This Is Not, What Its Euphonious Name May Lead You To
Suppose, A Fern, But It Is A Worm Which Gets Into The White Of The
Eye And Leads There A Lively Existence, Causing Distressing Itching,
Throbbing And Pricking Sensations, Not Affecting The Sight Until It
Happens To Set Up Inflammation.
I have seen the eyes of natives
simply swarming with these Filariae.
A curious thing about the
disease is that it usually commences in one eye, and when that
becomes over-populated an emigration society sets out for the other
eye, travelling thither under the skin of the bridge of the nose,
looking while in transit like the bridge of a pair of spectacles. A
similar, but not identical, worm is fairly common on the Ogowe, and
is liable to get under the epidermis of any part of the body. Like
the one affecting the eye it is very active in its movements,
passing rapidly about under the skin and producing terrible pricking
and itching, but very trifling inflammation in those cases which I
have seen. The treatment consists of getting the thing out, and the
thing to be careful of is to get it out whole, for if any part of it
is left in, suppuration sets in, so even if you are personally
convinced you have got it out successfully it is just as well to
wash out the wound with carbolic or Condy's fluid. The most
frequent sufferers from these Filariae are the natives, but white
people do get them.
Do not confuse this Filaria with the Guinea worm, Filaria
medinensis, which runs up to ten and twelve feet in length, and
whose habits are different. It is more sedentary, but it is in the
drinking water inside small crustacea (cyclops). It appears
commonly in its human host's leg, and rapidly grows, curled round
and round like a watch-spring, showing raised under the skin. The
native treatment of this pest is very cautiously to open the skin
over the head of the worm and secure it between a little cleft bit
of bamboo and then gradually wind the rest of the affair out. Only
a small portion can be wound out at a time, as the wound is very
liable to inflame, and should the worm break, it is certain to
inflame badly, and a terrible wound will result. You cannot wind it
out by the tail because you are then, so to speak, turning its fur
the wrong way, and it catches in the wound.

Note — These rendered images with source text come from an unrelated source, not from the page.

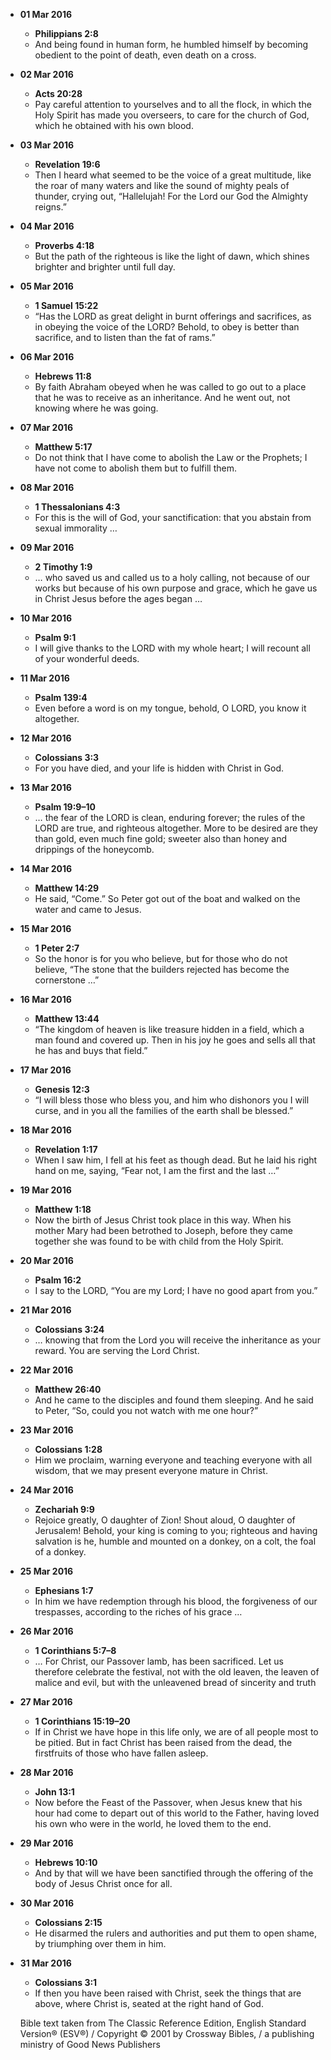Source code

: - **01 Mar 2016**
  - **Philippians 2:8**
  - And being found in human form, he humbled himself by becoming obedient to the point of death, even death on a cross.
- **02 Mar 2016**
  - **Acts 20:28**
  - Pay careful attention to yourselves and to all the flock, in which the Holy Spirit has made you overseers, to care for the church of God, which he obtained with his own blood.
- **03 Mar 2016**
  - **Revelation 19:6**
  - Then I heard what seemed to be the voice of a great multitude, like the roar of many waters and like the sound of mighty peals of thunder, crying out, “Hallelujah! For the Lord our God the Almighty reigns.”
- **04 Mar 2016**
  - **Proverbs 4:18**
  - But the path of the righteous is like the light of dawn, which shines brighter and brighter until full day.
- **05 Mar 2016**
  - **1 Samuel 15:22**
  - “Has the LORD as great delight in burnt offerings and sacrifices, as in obeying the voice of the LORD? Behold, to obey is better than sacrifice, and to listen than the fat of rams.”
- **06 Mar 2016**
  - **Hebrews 11:8**
  - By faith Abraham obeyed when he was called to go out to a place that he was to receive as an inheritance. And he went out, not knowing where he was going.
- **07 Mar 2016**
  - **Matthew 5:17**
  - Do not think that I have come to abolish the Law or the Prophets; I have not come to abolish them but to fulfill them.
- **08 Mar 2016**
  - **1 Thessalonians 4:3**
  - For this is the will of God, your sanctification: that you abstain from sexual immorality …
- **09 Mar 2016**
  - **2 Timothy 1:9**
  - … who saved us and called us to a holy calling, not because of our works but because of his own purpose and grace, which he gave us in Christ Jesus before the ages began …
- **10 Mar 2016**
  - **Psalm 9:1**
  - I will give thanks to the LORD with my whole heart; I will recount all of your wonderful deeds.
- **11 Mar 2016**
  - **Psalm 139:4**
  - Even before a word is on my tongue, behold, O LORD, you know it altogether.
- **12 Mar 2016**
  - **Colossians 3:3**
  - For you have died, and your life is hidden with Christ in God.
- **13 Mar 2016**
  - **Psalm 19:9–10**
  - … the fear of the LORD is clean, enduring forever; the rules of the LORD are true, and righteous altogether. More to be desired are they than gold, even much fine gold; sweeter also than honey and drippings of the honeycomb.
- **14 Mar 2016**
  - **Matthew 14:29**
  - He said, “Come.” So Peter got out of the boat and walked on the water and came to Jesus.
- **15 Mar 2016**
  - **1 Peter 2:7**
  - So the honor is for you who believe, but for those who do not believe, “The stone that the builders rejected has become the cornerstone …”
- **16 Mar 2016**
  - **Matthew 13:44**
  - “The kingdom of heaven is like treasure hidden in a field, which a man found and covered up. Then in his joy he goes and sells all that he has and buys that field.”
- **17 Mar 2016**
  - **Genesis 12:3**
  - “I will bless those who bless you, and him who dishonors you I will curse, and in you all the families of the earth shall be blessed.”
- **18 Mar 2016**
  - **Revelation 1:17**
  - When I saw him, I fell at his feet as though dead. But he laid his right hand on me, saying, “Fear not, I am the first and the last …”
- **19 Mar 2016**
  - **Matthew 1:18**
  - Now the birth of Jesus Christ took place in this way. When his mother Mary had been betrothed to Joseph, before they came together she was found to be with child from the Holy Spirit.
- **20 Mar 2016**
  - **Psalm 16:2**
  - I say to the LORD, “You are my Lord; I have no good apart from you.”
- **21 Mar 2016**
  - **Colossians 3:24**
  - … knowing that from the Lord you will receive the inheritance as your reward. You are serving the Lord Christ.
- **22 Mar 2016**
  - **Matthew 26:40**
  - And he came to the disciples and found them sleeping. And he said to Peter, “So, could you not watch with me one hour?”
- **23 Mar 2016**
  - **Colossians 1:28**
  - Him we proclaim, warning everyone and teaching everyone with all wisdom, that we may present everyone mature in Christ.
- **24 Mar 2016**
  - **Zechariah 9:9**
  - Rejoice greatly, O daughter of Zion! Shout aloud, O daughter of Jerusalem! Behold, your king is coming to you; righteous and having salvation is he, humble and mounted on a donkey, on a colt, the foal of a donkey.
- **25 Mar 2016**
  - **Ephesians 1:7**
  - In him we have redemption through his blood, the forgiveness of our trespasses, according to the riches of his grace …
- **26 Mar 2016**
  - **1 Corinthians 5:7–8**
  - … For Christ, our Passover lamb, has been sacrificed. Let us therefore celebrate the festival, not with the old leaven, the leaven of malice and evil, but with the unleavened bread of sincerity and truth
- **27 Mar 2016**
  - **1 Corinthians 15:19–20**
  - If in Christ we have hope in this life only, we are of all people most to be pitied. But in fact Christ has been raised from the dead, the firstfruits of those who have fallen asleep.
- **28 Mar 2016**
  - **John 13:1**
  - Now before the Feast of the Passover, when Jesus knew that his hour had come to depart out of this world to the Father, having loved his own who were in the world, he loved them to the end.
- **29 Mar 2016**
  - **Hebrews 10:10**
  - And by that will we have been sanctified through the offering of the body of Jesus Christ once for all.
- **30 Mar 2016**
  - **Colossians 2:15**
  - He disarmed the rulers and authorities and put them to open shame, by triumphing over them in him.
- **31 Mar 2016**
  - **Colossians 3:1**
  - If then you have been raised with Christ, seek the things that are above, where Christ is, seated at the right hand of God.

  Bible text taken from The Classic Reference Edition, English Standard Version® (ESV®) / Copyright © 2001 by Crossway Bibles, / a publishing ministry of Good News Publishers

I should, I may remark, strongly advise any one who likes to start
early on a canoe journey to see that no native member of the party
has a Filaria medinensis on hand; for winding it up is always
reserved for a morning job and as many other jobs are similarly
reserved it makes for delay.
I know, my friends, that you one and all say that the drinking water
at your particular place is of singular beauty and purity, and that
you always tell the boys to filter it; but I am convinced that that
water is no more to be trusted than the boys, and I am lost in
amazement at people of your intelligence trusting the trio of water,
boys, and filter, in the way you do.